What comes next? Premier League faces tough decisions as it contemplates future course of action

There will be huge financial and legal implications if season does not end

The Premier League convenes on Thursday in what is set to be a unique meeting in its history. The organisation and its members face a complicated question: what comes next?

They have to try and find a way to complete the season. Uefa’s meeting on Tuesday included a commitment to finish the domestic seasons by June 30, though that is unlikely to be possible everywhere so they may have to spill over deeper into summer. Separately, the 24 Championship clubs talked on Tuesday and unanimously agreed to complete their season – complete with promotion of three clubs to the Premier League. So what are the issues?

What happens financially?

Quite apart from issues such as promotion, relegation and Champions League qualification, the Premier League has a financial need to restart matches. They could face a £750 million (Dh3.2bn) shortfall if the season ended now and broadcasters claimed refunds for the games they were unable to show and, even if longstanding partners or those with eyes on the next set of rights might compromise, they would still take a huge hit if games were not played.

What are the legal issues if the season does not end?

Aston Villa sporting director Jesus Garcia Pitarch called for relegation to be scrapped if the division does not finish. That would suit his club, in 19th. Yet if the current bottom three were demoted without other games, they could have cases for large amounts of compensation. Another suggestion was to relegate no one, promote Leeds and West Bromwich Albion and have a 22-team league. That would almost certainly generate a legal challenge from the Championship’s play-off teams.

When does it restart?

Games were only initially postponed until April 3. With coronavirus cases in the UK rising rapidly, it is inconceivable football will be played again then. Serie A has a mooted date of May 9 to begin again. It could be considerably later in England.

Are games played behind closed doors?

The notion provoked complaints when it was first aired. Now, while the prospect is less than ideal, reality shows how unrealistic some of those comments were. A ban on mass gatherings, advice about social distancing and self-isolating and the way the emergency services will already be overstretched: they all make games behind closed doors an inevitability. In that case, does the Premier League televise every game, including those normally subject to the Saturday 3pm blackout in the UK? And if some parts of the country are affected worse than others, are games played at neutral venues?

How packed is the schedule?

Some clubs have 10 league games left. This could drag out well into the summer. The sooner this season finishes, the quicker the next can start and that, if the beginning is delayed, will be even more packed than usual. And yet trying to cram everything in gives no leeway if something else goes wrong. And one factor to consider is the health of players who have had a sudden mid-season break.

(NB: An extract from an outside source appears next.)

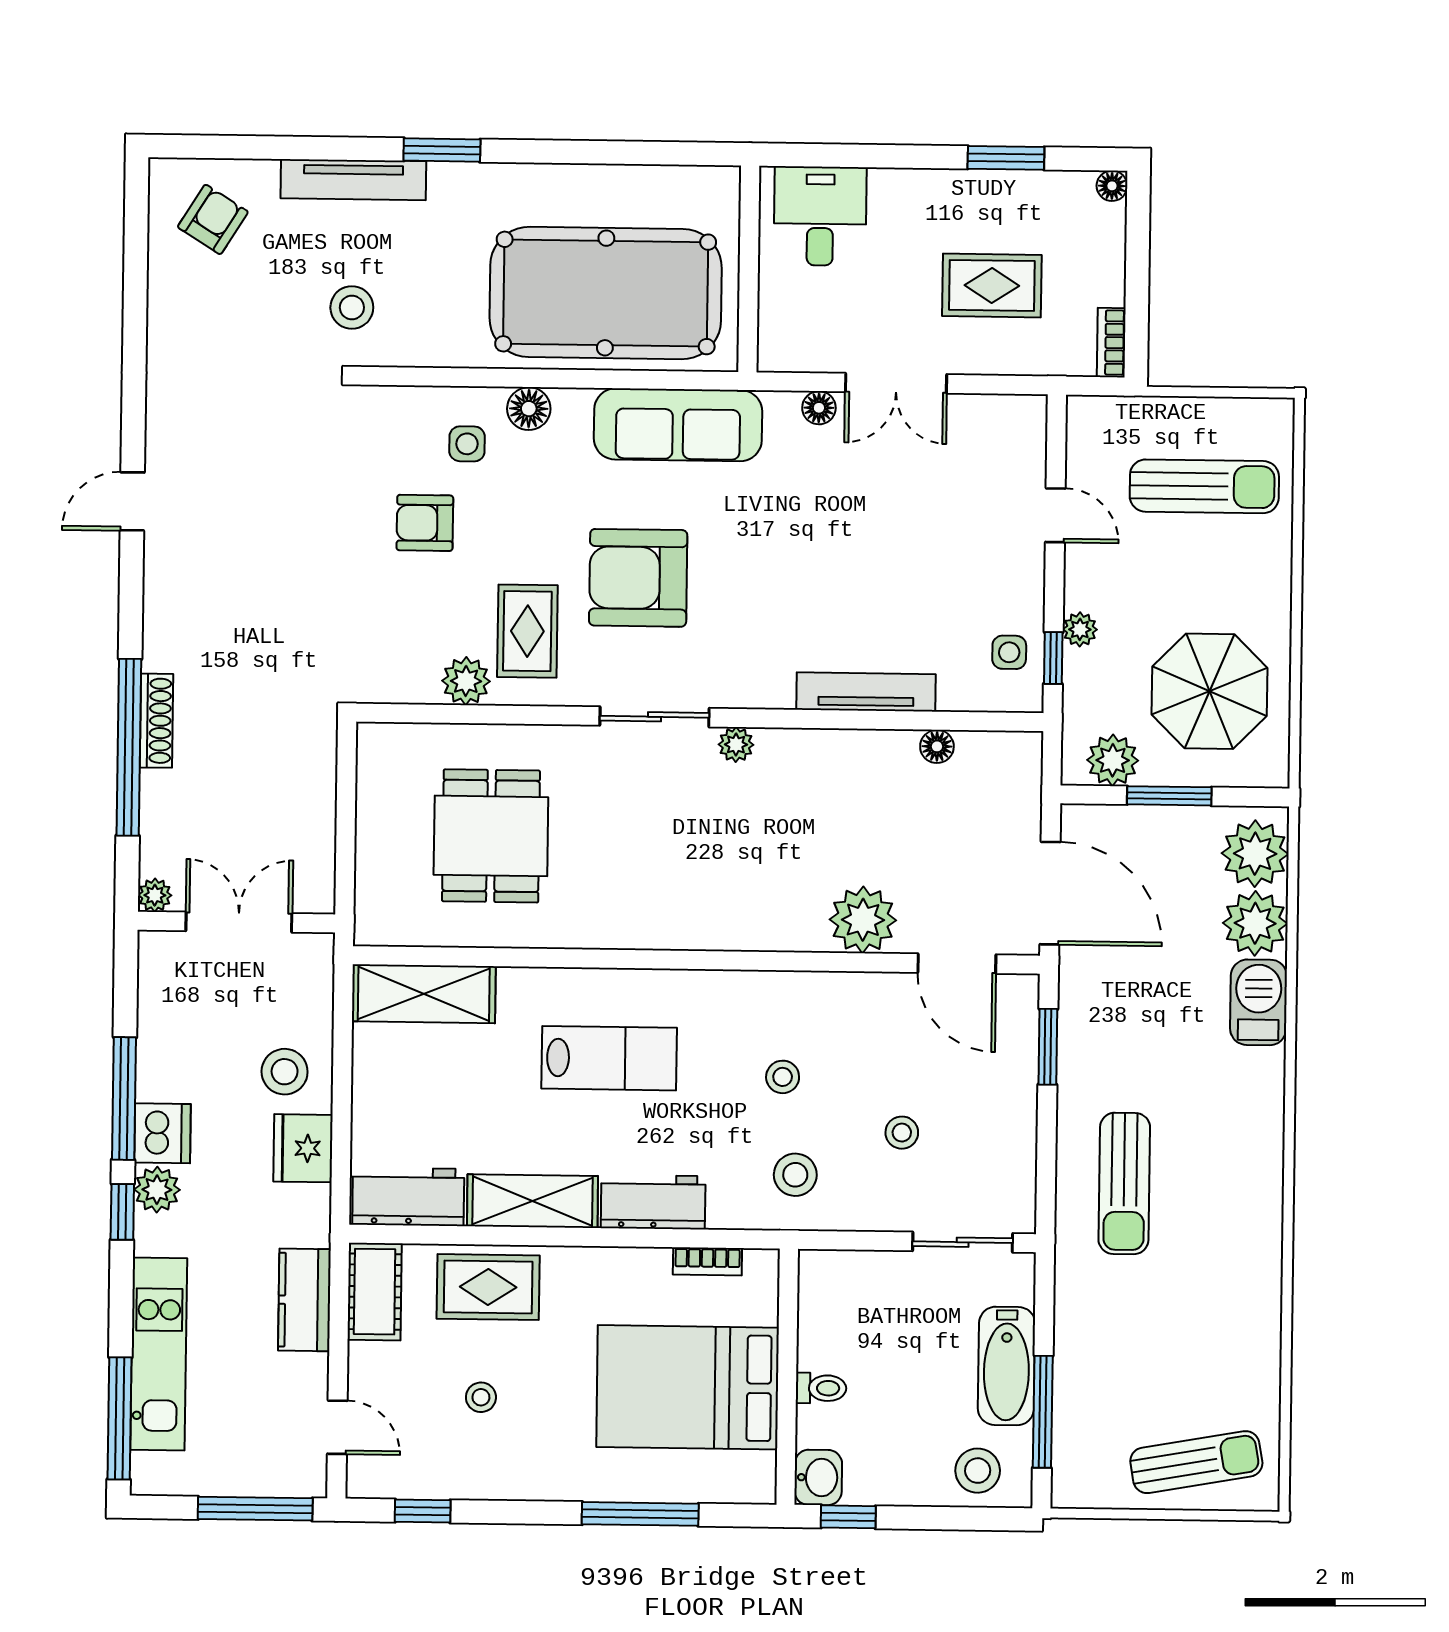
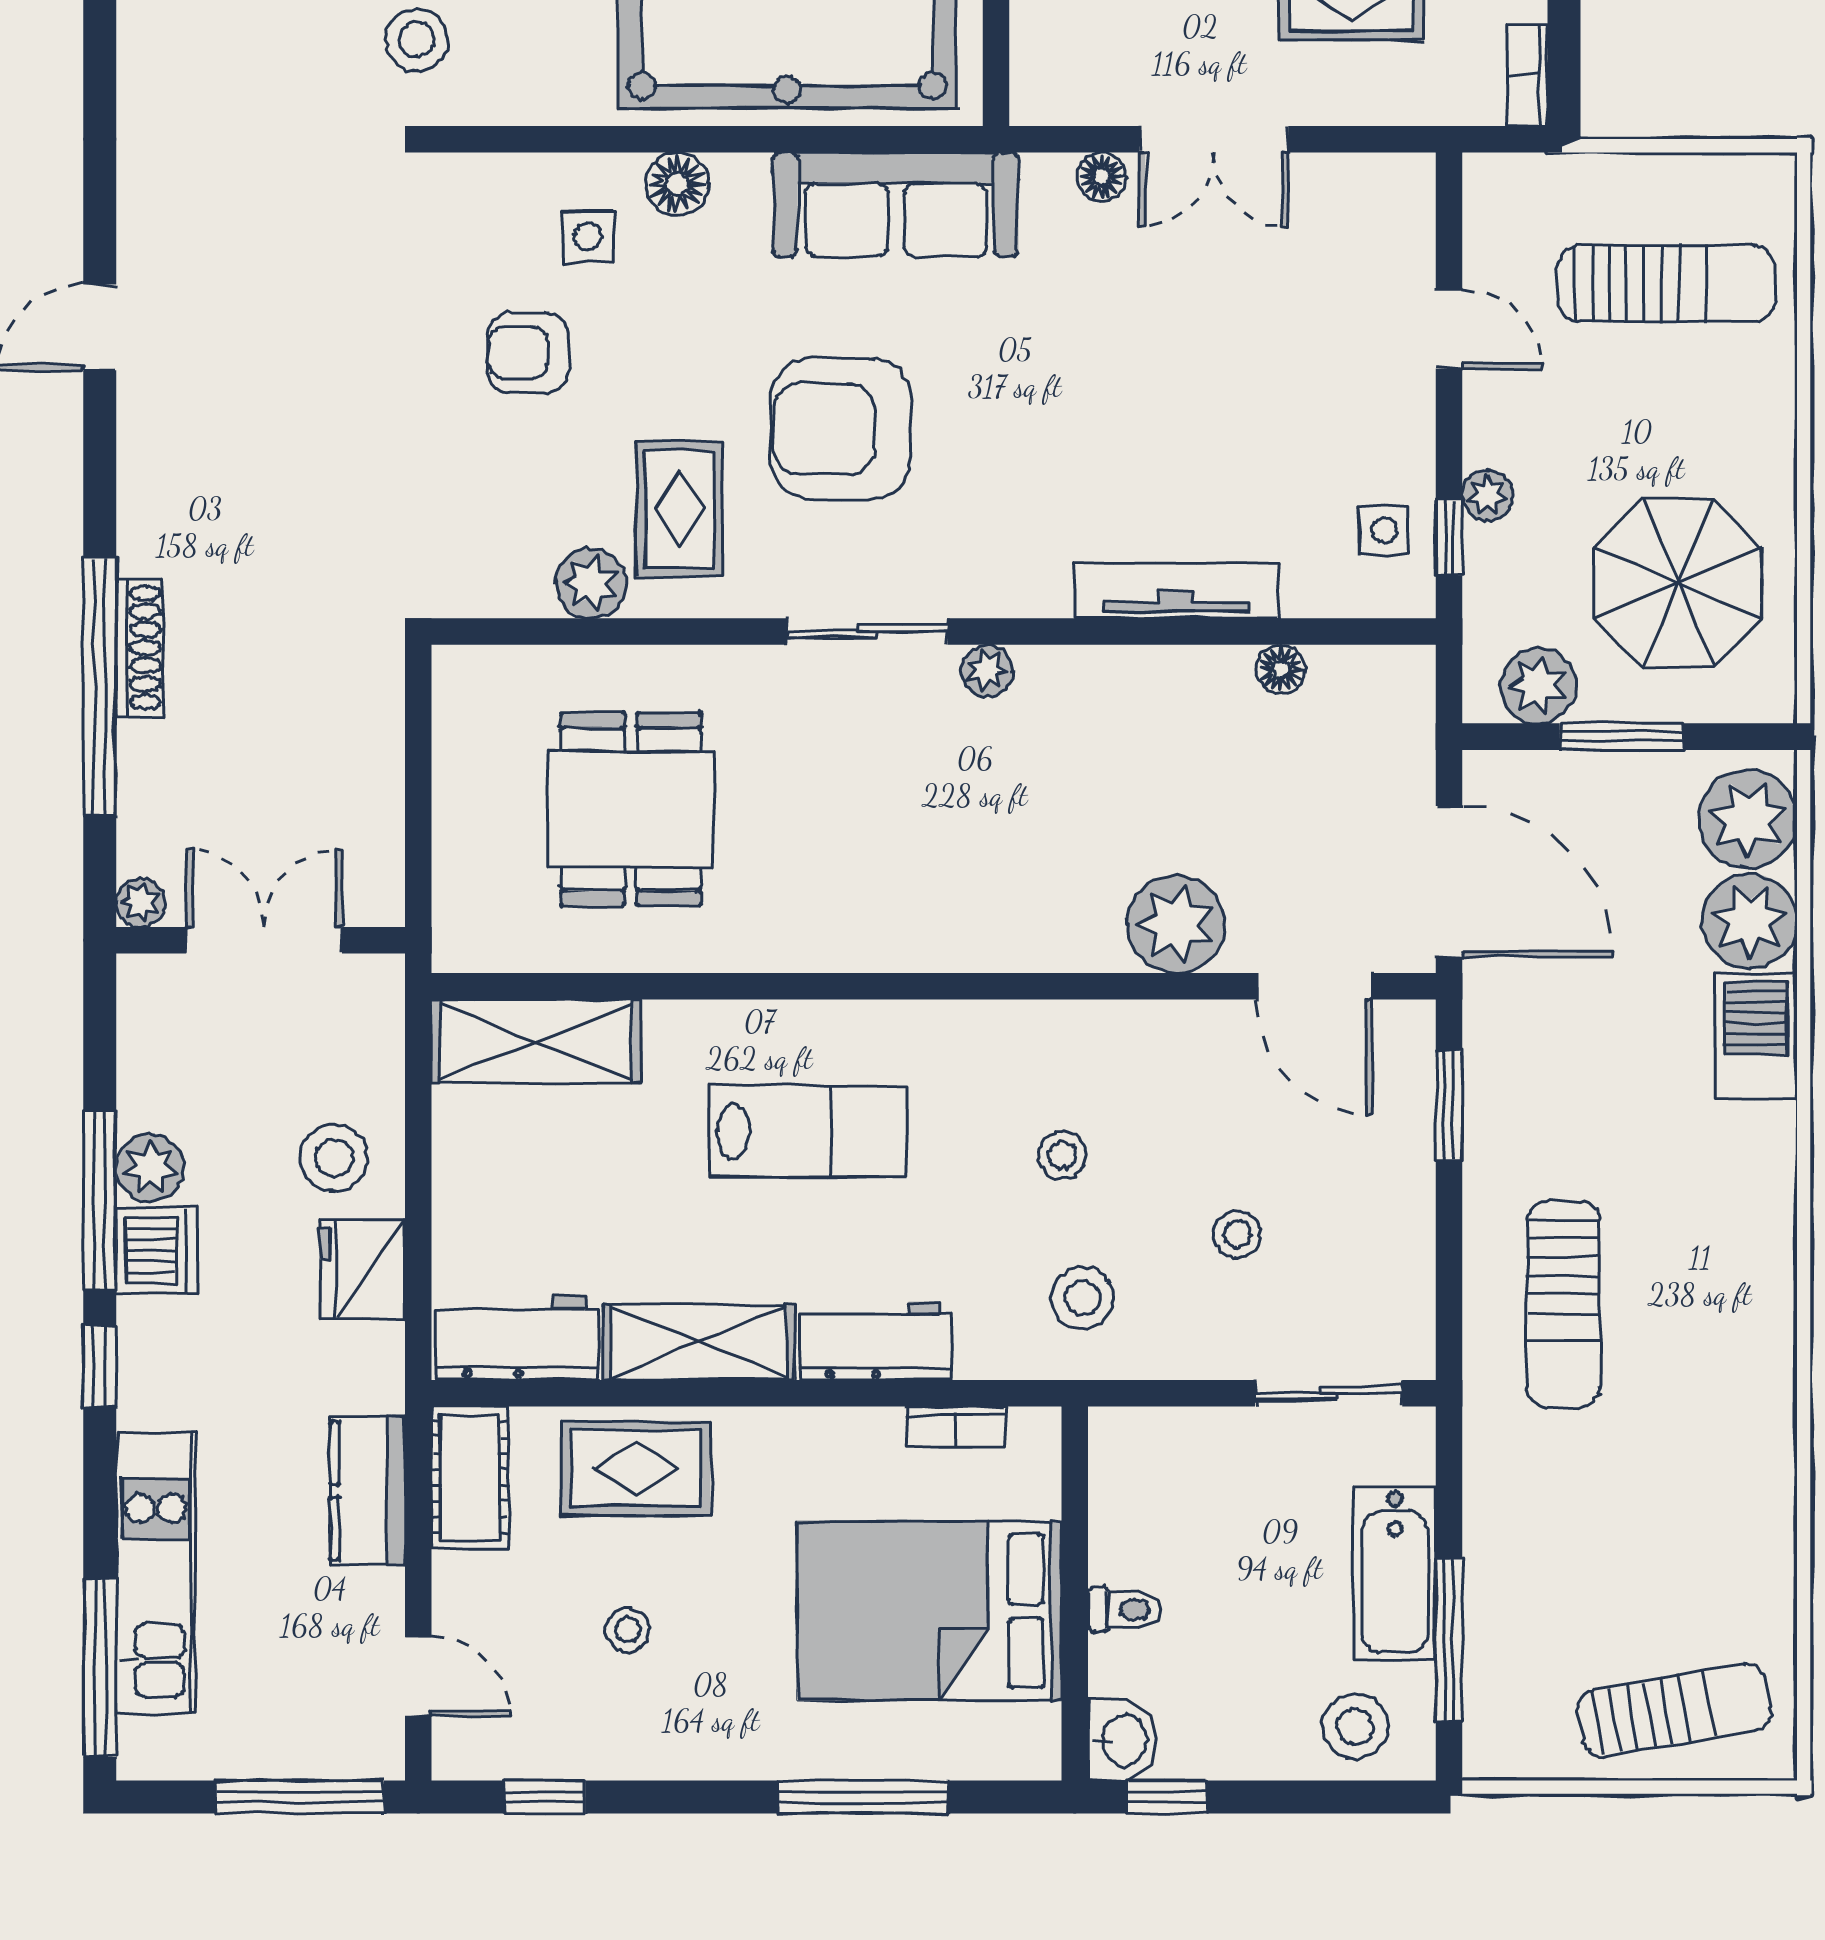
plant: (157, 1190) -> (150, 1168), moved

What does it mean for the FA Cup?

It is not the Premier League’s decision but the FA Cup requires three matchdays for the quarter-finals, the semi-final and the final. With Uefa already setting dates aside for the Champions League and Europa League finals – both of which still need earlier ties to be played – and, ludicrously, the Euro 2021 play-offs, which really could have been put off for several months, where can it fit in?

What can they do to ensure safety?

It is worth remembering the initial postponement only came because Arsenal manager Mikel Arteta contracted coronavirus. What measures can the Premier League and clubs take to reduce the risk other managers or players contracting the virus or then infecting others?